Friday, March 03, 2023

Schlapp yourself silly

 It's on!  Right now!  CPAP CPAC is happening in, uh, National Harbor, Maryland, the place they booked before Wes Moore was elected governor.  Today is the third day and this is what you missed:

"God is great!  Beer is good!  And the United States is star-spangled awesome!"  Keynote address by John Futzaround Kennedy of Louisiana.  Oxford man. 

"[Democrats] don't want any gender.  They want one gender."  Coach Tommy Tuberville.  Leaves you wanting more, doesn't it?  Here:  "All of this woke, transgender athletes, CRT, 1619.  We don't teach reading, writing and arithmetic anymore.  You know, half the kids in this country, when they graduate, can't read the diploma."  Says the Senator who couldn't name the three branches of the federal government, conflating all Americans with the Auburn football team.

"The Democrat Party -- honestly, it's demonic.  Allowing three-year-olds to make permanent life-altering decisions when they couldn't buy a pack of cigarettes for another fifteen years."  Junior Trump, who thinks toddlers are having gender-affirming surgery without even getting mom's permission.  Junior, what did Jamie Raskin say about the difference between nouns and adjectives?  (And should you have told this crowd that Daddy doesn't need money?)  Quite a twofer, getting the classy crowd to boo Volodymyr Zelenskyy and laugh at "vegetable" John Fetterman.  I think you're ready to play the Palace.  The Winter Palace in St. Petersburg.

Ted Cruz took advantage of the roomful of pumpkinheads to hawk his podcast and sign them up.  Really.  He demanded they pull out their phones and text a number.  Right now!  Where's your phone, RINO?  (Power's out in Texas again so Ted can't go home.)

Jack Brewer, NFL player turned moralist, insisted that "every single public, private school give parents the option to give their kids the gospel of Jesus Christ."  He also wants to "bring the paddle back in these schools."  So we can picture his home life, what with the paddling and the praying.  I'm pretty sure parents already have a gospel option.  Why involve the schools?  It's all they can do to teach reading to future Auburn players.

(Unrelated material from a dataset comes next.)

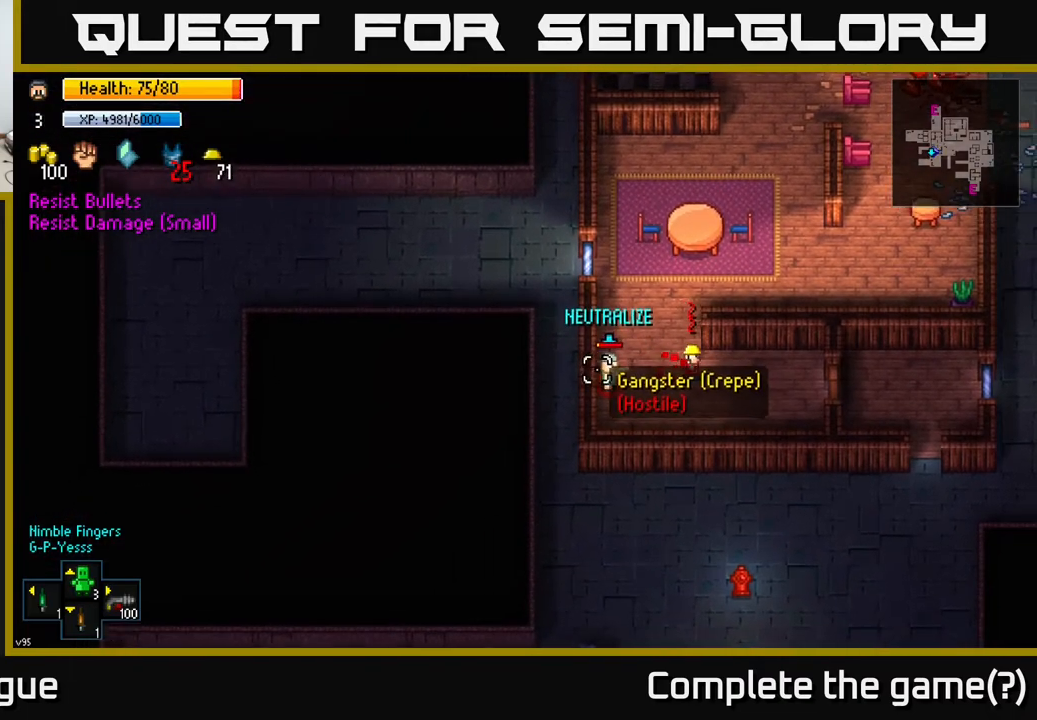
{"buttons": ["R2"], "left_stick": "left", "right_stick": "left", "events": [[50, "R2", "down"], [167, "R2", "up"], [400, "R2", "down"]]}
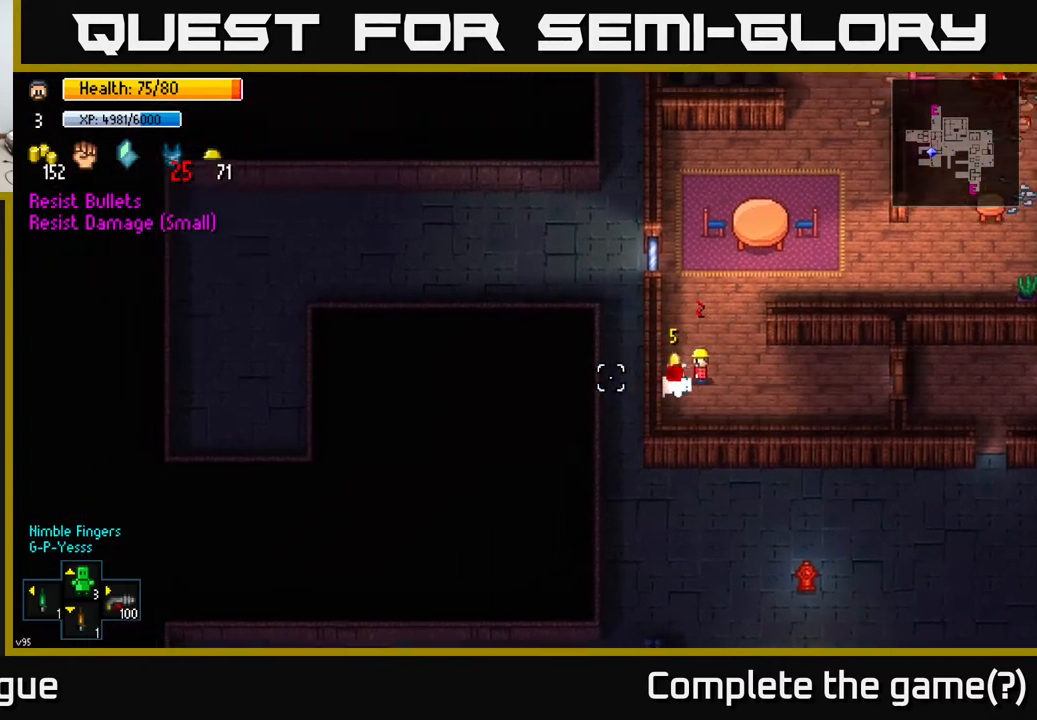
{"buttons": [], "left_stick": "center", "right_stick": "left", "events": [[17, "R2", "up"], [167, "left_stick", "center"], [367, "R2", "down"], [467, "R2", "up"]]}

Matt Schlapp brought his wife and had her talk and everything, to prove that it's all a big lie about him schlapping the genitals of a Herschel Walker staffer during the campaign.  See?  Female wife.  Her name is Mercy.

Mark Green (R-TN), who used to be a medical doctor, assured the crowd that if they so much as touch a dollar bill with fentanyl on it, they're dead.  (Fentanyl is a major obsession this year.)  What about a five?  Why would anyone have a Republican for a doctor?  

Kimberly Guilfoyle urged the marks attendees to cash in their retirement funds and buy gold.  A free copy of Ben Stein's book with your first order!


Here's the crowd at the EnormoDome.  I know, they finally adopt social distancing, right?  Probably shouldn't have banned Nick Fuentes, who set up his own Really Real CPAC, creaming off half the crowd.

Don't worry, Benedict Donald is coming, minus his back-up singers.  He recorded "Justice For All" with the J6 political prisoners, who continue to languish in Merrick Garland's gulag.  You can probably find it on YouTube.  No link.  If it doesn't win all the Grammys we'll know they're rigged.

No doubt he'll want to talk about his scheme for a chain of futuristic cities, where parents will be paid to grind out (white) babies, "hives of industry" will magically appear and people will get around by those jetpacks we've been promised since the 1939 World's Fair.  He has many good ideas, like "Tax China to build America" and "Mexico will pay for the wall."  

These people say Joe Biden is senile.